- [Exercise inputs]:

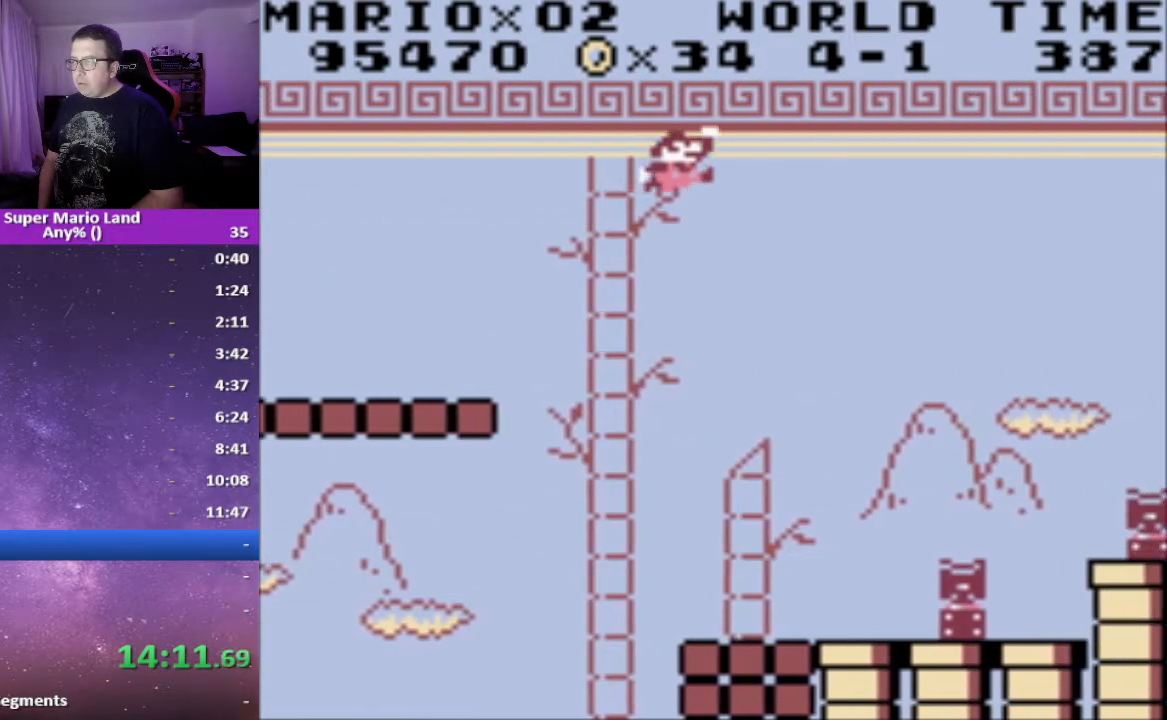
{"buttons": ["X"], "events": [[233, "A", "up"], [433, "DPAD_RIGHT", "up"]]}
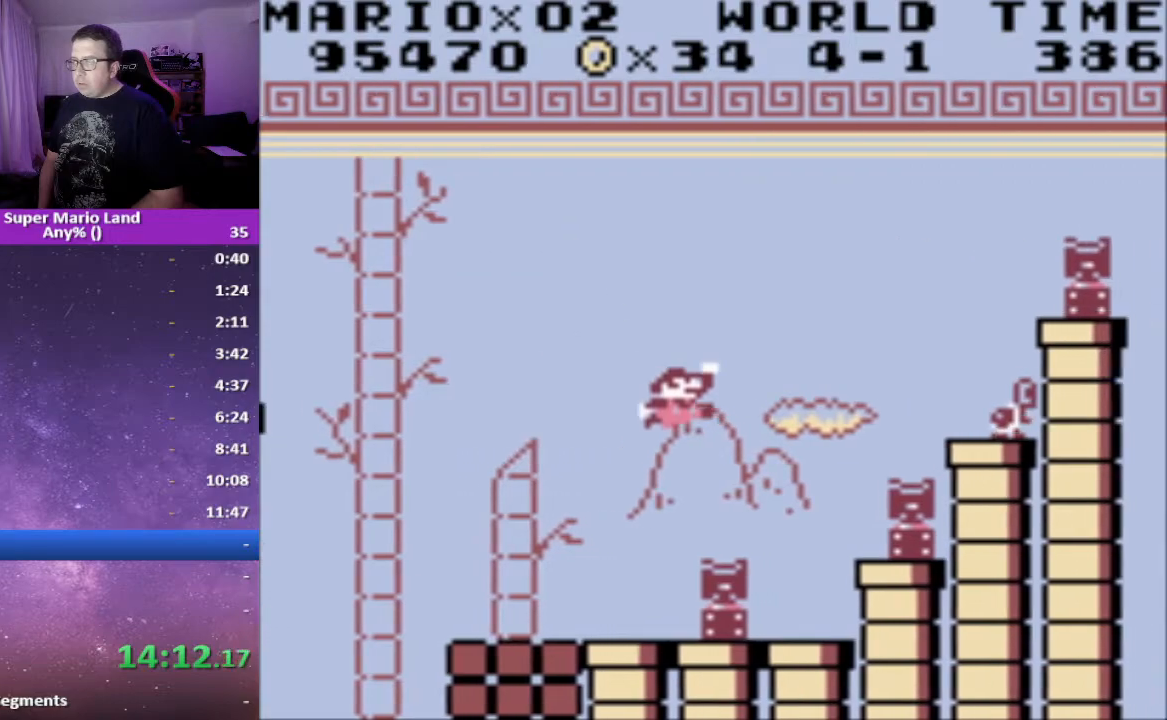
{"buttons": ["A", "X", "DPAD_DOWN", "DPAD_RIGHT"], "events": [[317, "A", "down"], [317, "DPAD_RIGHT", "down"], [367, "DPAD_DOWN", "down"]]}
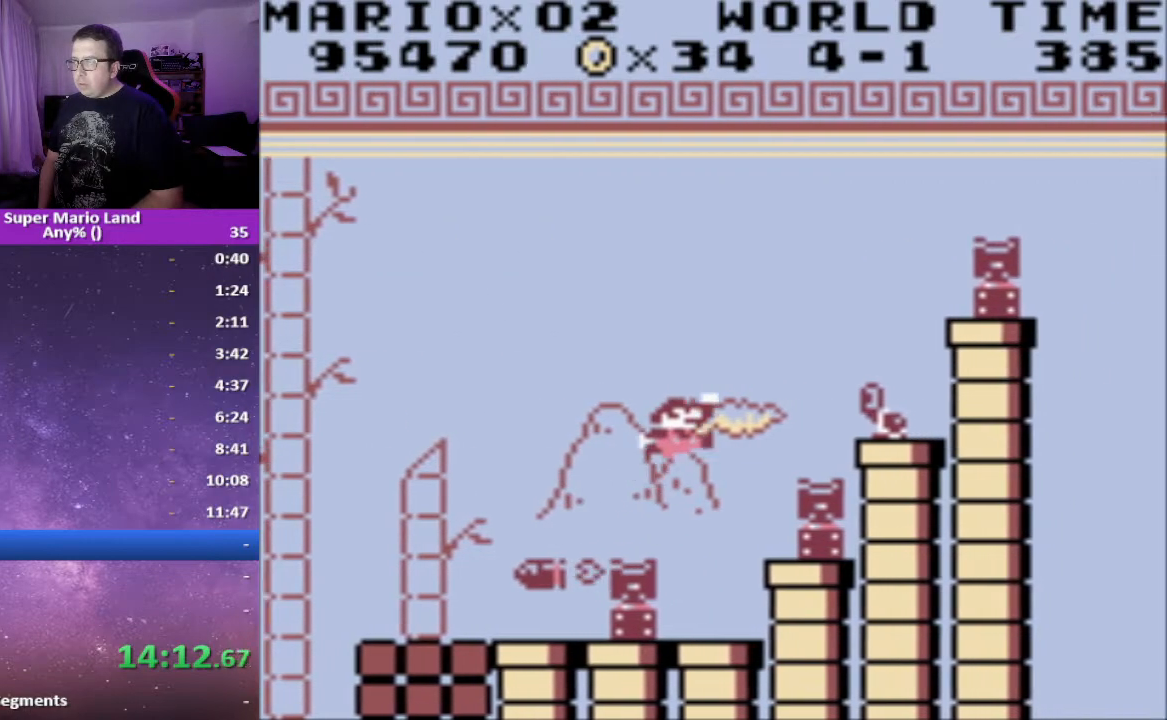
{"buttons": ["X"], "events": [[67, "DPAD_DOWN", "up"], [167, "DPAD_RIGHT", "up"], [183, "A", "up"], [233, "DPAD_LEFT", "down"], [283, "DPAD_LEFT", "up"], [350, "DPAD_RIGHT", "down"], [433, "DPAD_RIGHT", "up"]]}
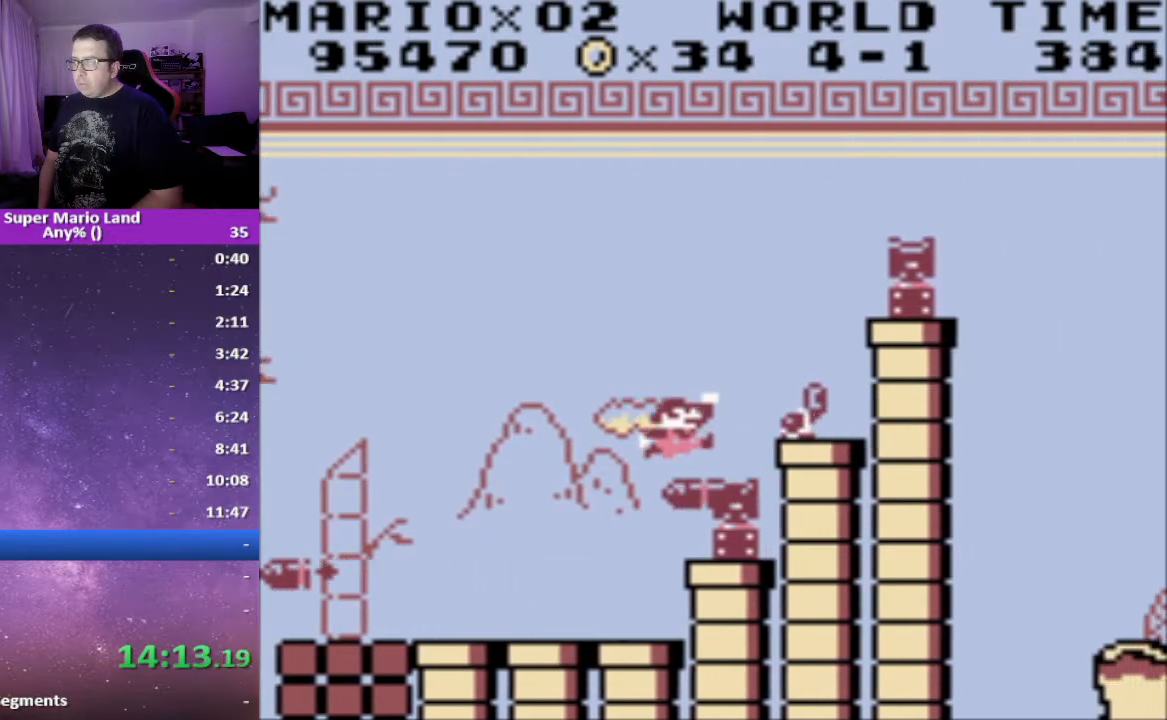
{"buttons": ["X"], "events": [[33, "DPAD_RIGHT", "down"], [150, "DPAD_RIGHT", "up"]]}
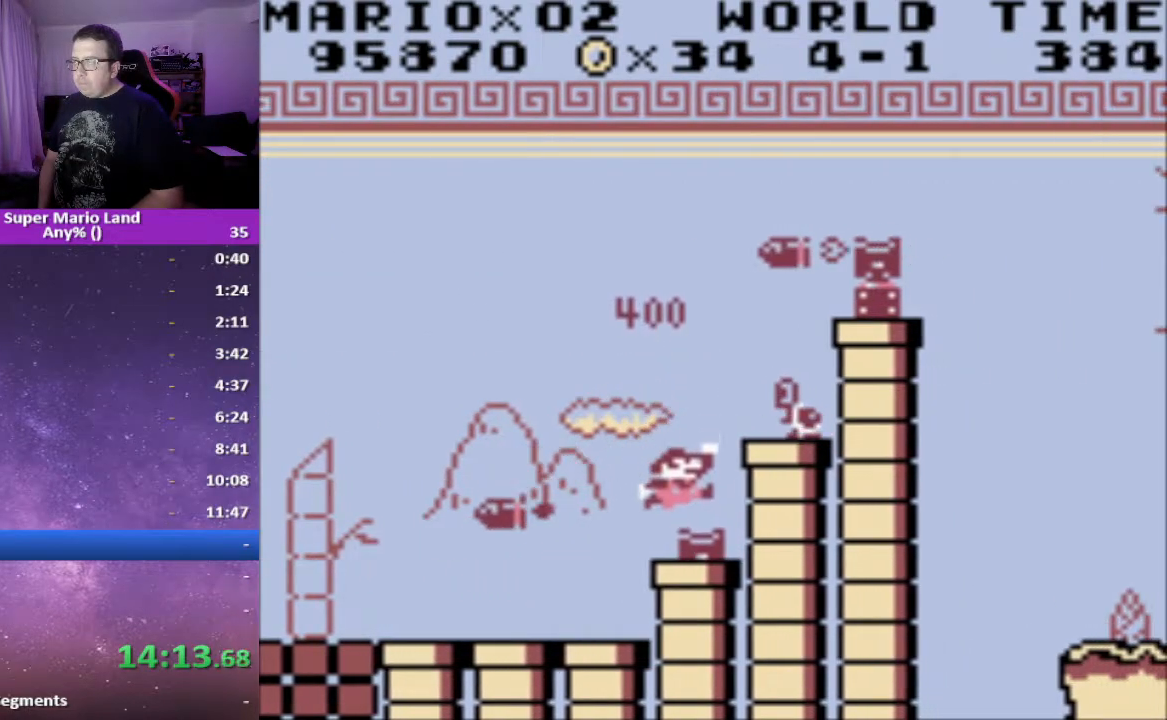
{"buttons": ["X"], "events": []}
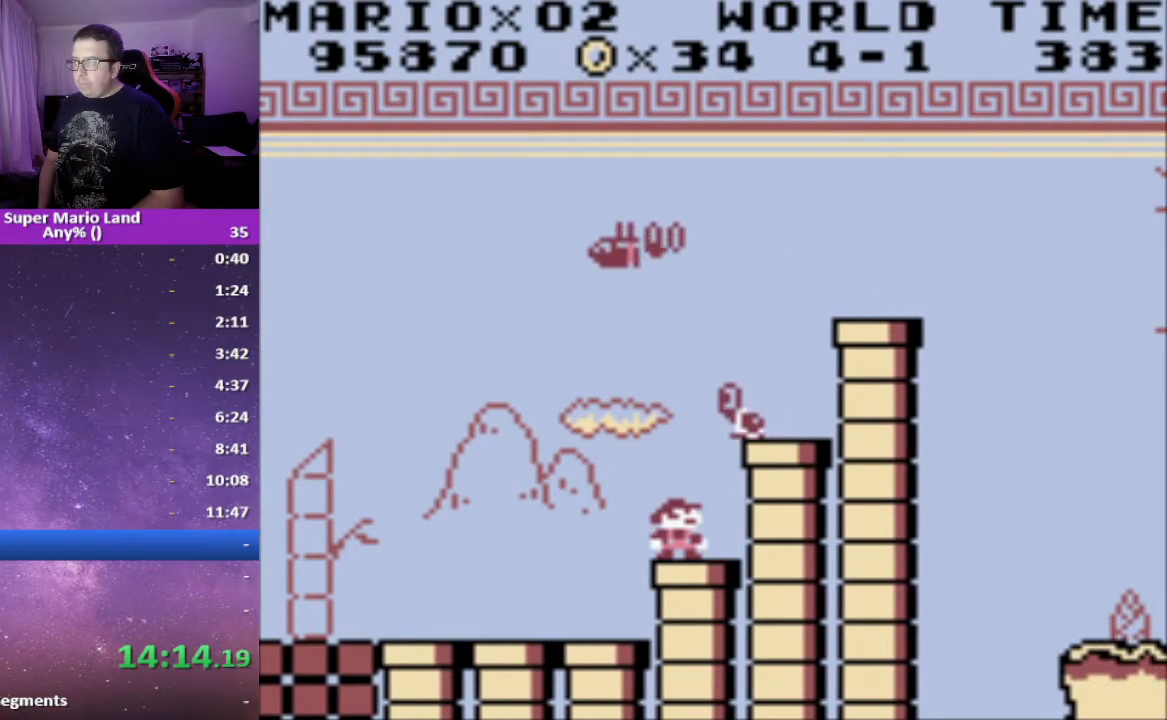
{"buttons": ["X"], "events": []}
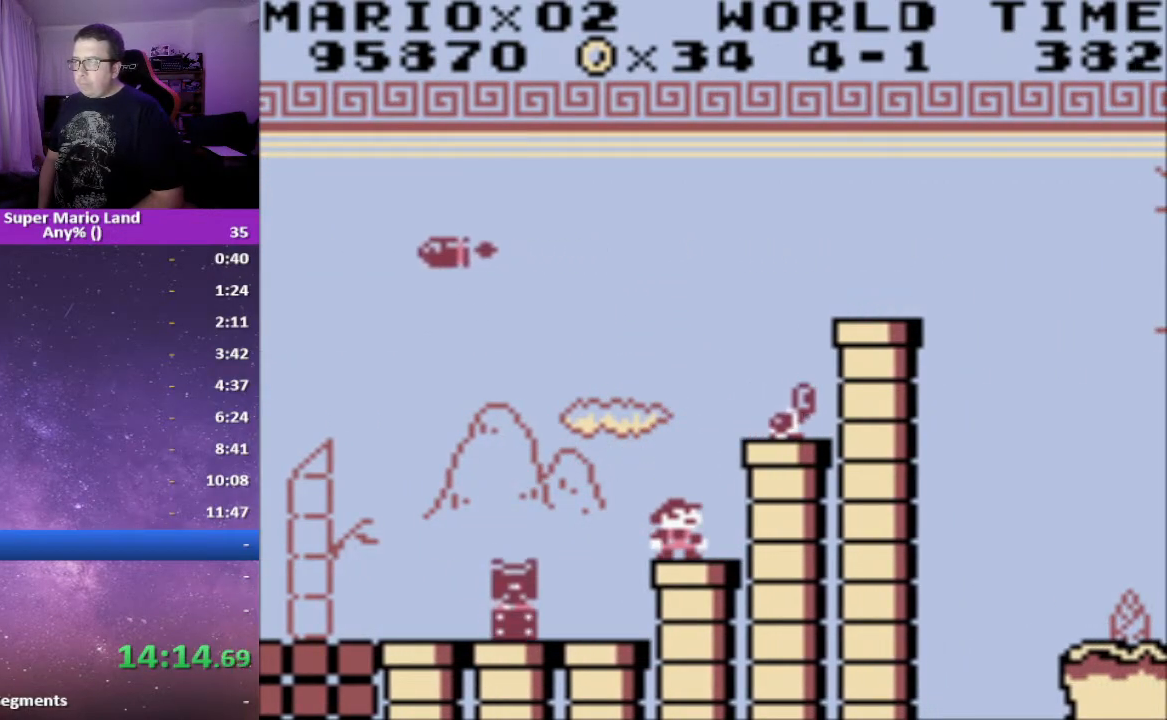
{"buttons": ["X"], "events": []}
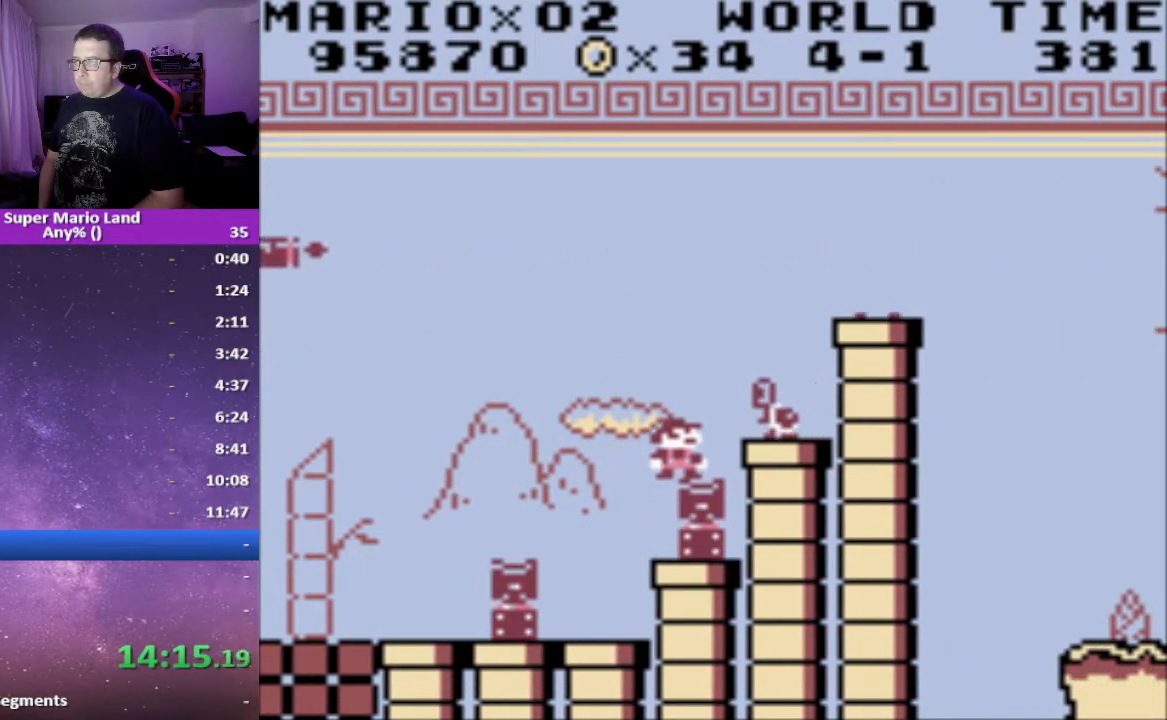
{"buttons": ["X"], "events": []}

- [Task requirements]: Please state the number of lines in the data above that hold the word "down", without any other text.

- [Answer area]: 3